Don’t get me wrong: between the behaviour in 5.1 and the behaviour in 5.99, I think 5.99 is better … but not ideal/perfect (problems, e.g. DRC violations, happening silently are certainly not a positive thing!)
I guess the “limited checking” you are referring to (your comment suggests that you are going to implement it, just that it has not yet been implemented) refers to only checking the items that changed against every other item? (instead of checking every item against every other item?)
Shoot! I forgot about the most important detail that I wanted to comment:
In response to the fact that no other EDA tool has this feature, I ask: do you guys want KiCAD to be a clone and just follow what others do, or do you want KiCAD to be an awesome upon awesome tool, which includes the possibility to better some of those tools by providing features that no-one else has?
Don’t get me wrong: KiCAD is already an awesome tool !!!
Could you please post a copy-n-pasted version info for 5.99 that exhibits that behaviour? I just opened the issue, but the bot closed it because it is missing the complte version info (and I have never used 5.99, so I can’t really generate it myself)
Could it be you have some left over frustrations from this job you need to vent?
I’m trying to imagine, what it would be to click on each track segment separately, then open a menu and set it’s track width to the net class value. That would build up some fatigue and frustrations over a few days in a complicated design.
The differences between U and I are only noticeable on complicated tracks that go to multiple IC’s and/or T-junctions.
I think it would be good for your KiCad knowledge to every now and then use some quality time to browse through KiCad’s menu’s and try out some functions you have never used before.
Look trough the shortcut keys list in KiCad / Preferences / Preferences / Hotkeys.

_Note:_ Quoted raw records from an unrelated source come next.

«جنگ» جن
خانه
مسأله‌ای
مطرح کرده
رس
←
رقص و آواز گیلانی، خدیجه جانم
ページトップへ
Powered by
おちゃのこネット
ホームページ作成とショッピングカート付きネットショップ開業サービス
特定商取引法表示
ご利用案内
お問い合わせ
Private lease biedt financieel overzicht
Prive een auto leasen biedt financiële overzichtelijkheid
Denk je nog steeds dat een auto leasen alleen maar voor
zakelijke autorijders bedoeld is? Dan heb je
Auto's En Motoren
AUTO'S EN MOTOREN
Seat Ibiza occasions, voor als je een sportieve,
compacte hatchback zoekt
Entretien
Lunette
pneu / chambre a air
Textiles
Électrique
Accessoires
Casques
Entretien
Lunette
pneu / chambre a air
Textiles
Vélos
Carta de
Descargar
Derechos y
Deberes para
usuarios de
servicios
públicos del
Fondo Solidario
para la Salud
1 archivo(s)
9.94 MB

Make some notes of shortcut keys that are useful to you.
Or just print out the cheatsheet, with a one page selection of most used shortcut keys:
Another tip:
[Del] tries to guess what you want to delete, so with tracks it deletes up to the closest junction. However, when there is an active selection, it assumes you want to delete the selection. When you single click a track segment, it gets selected, and then [Del] only deletes that single segment.

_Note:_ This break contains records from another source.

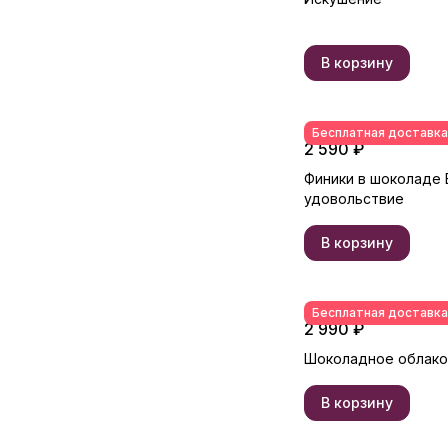
В корзину
Бесплатная доставка
2 590 ₽
Финики в шоколаде
удовольствие
В корзину
Бесплатная доставка
2 990 ₽
Шоколадное облако
В корзину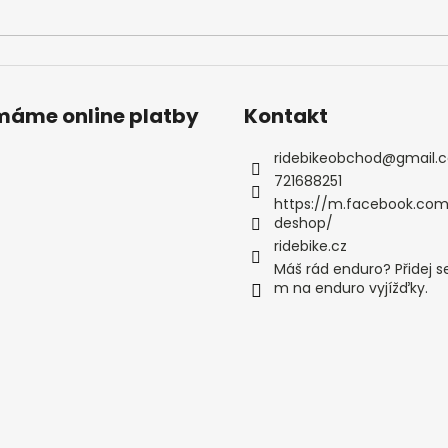
ímáme online platby
Kontakt
ridebikeobchod
@
gmail.
721688251
https://m.facebook.com
deshop/
ridebike.cz
Máš rád enduro? Přidej s
m na enduro vyjížďky.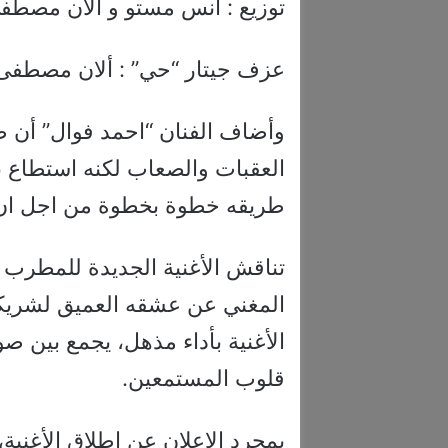
توزيع : انس مستو و ألان مصطف
عزف جيتار “حي” : ألان مصطفى
وأضاف الفنان “احمد فوال” أن ط
العقبات والصعاب لكنه استطاع ب
طريقه خطوة بخطوة من اجل ان 
تناقش الأغنية الجديدة للمطرب
المغني عن عشقه العميق لشريكة ح
الأغنية بأداء مذهل، يجمع بين ص
قلوب المستمعين.
بمجرد الإعلان عن إطلاق الأغنية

To delete the left part of a long winding track, select a segment in the middle, [Del] it, then hover over the left part and [Del] again.
Pcbnew / Edit / Edit Track & Via Properties currently indeed refuses changes that would generate DRC errors, while if it just did it, you see nice big red arrows on the DRC errors to help you fix them. However, when you use the selection methods I described earlier, it just sets your selection to your new settings, even if it causes DRC errors, as you can see in my screenshots.

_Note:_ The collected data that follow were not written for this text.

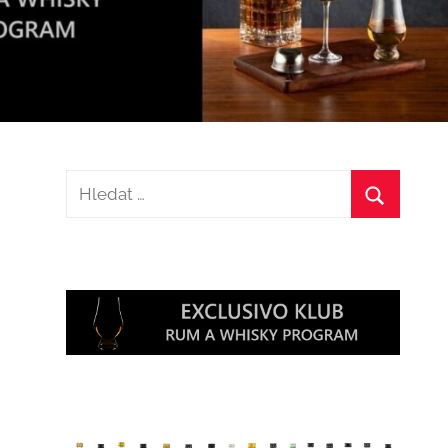
Hledat:
Hledat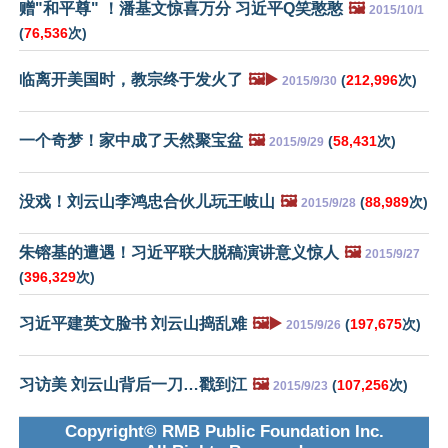
赠"和平尊" ！潘基文惊喜万分 习近平Q笑憨憨
🖼️
2015/10/1
(
76,536
次)
临离开美国时，教宗终于发火了
🖼️▶️
(
212,996
次)
2015/9/30
一个奇梦！家中成了天然聚宝盆
🖼️
(
58,431
次)
2015/9/29
没戏！刘云山李鸿忠合伙儿玩王岐山
🖼️
(
88,989
次)
2015/9/28
朱镕基的遭遇！习近平联大脱稿演讲意义惊人
🖼️
2015/9/27
(
396,329
次)
习近平建英文脸书 刘云山捣乱难
🖼️▶️
(
197,675
次)
2015/9/26
习访美 刘云山背后一刀…戳到江
🖼️
(
107,256
次)
2015/9/23
Copyright© RMB Public Foundation Inc.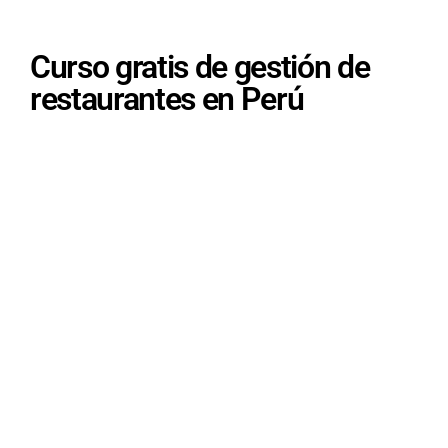
Curso gratis de gestión de
restaurantes en Perú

But there is still a big, important missing piece: I cannot select all tracks that belong to a given net class (or to a set of net classes) and only those tracks (can I?). That is what I believe would be the more common/useful action (and in any case, it would be the alternative to the issue of Edit Track & Via not changing the items that would cause DRC violations)
I felt like changing all track widths in single design and that is while designing LED pcb for MCPCB. In some of the leds there is only anode and cathode through which led can dissipate heat and is transferred through MCPCB onto heatsink. So in that case I have to increase width of all the tracks connecting anode and cathode of all the led’s in series. In led’s with third pad to transfer heat we require area of the pad to be increased as much as possible. Along with that they all should remain isolated from each other.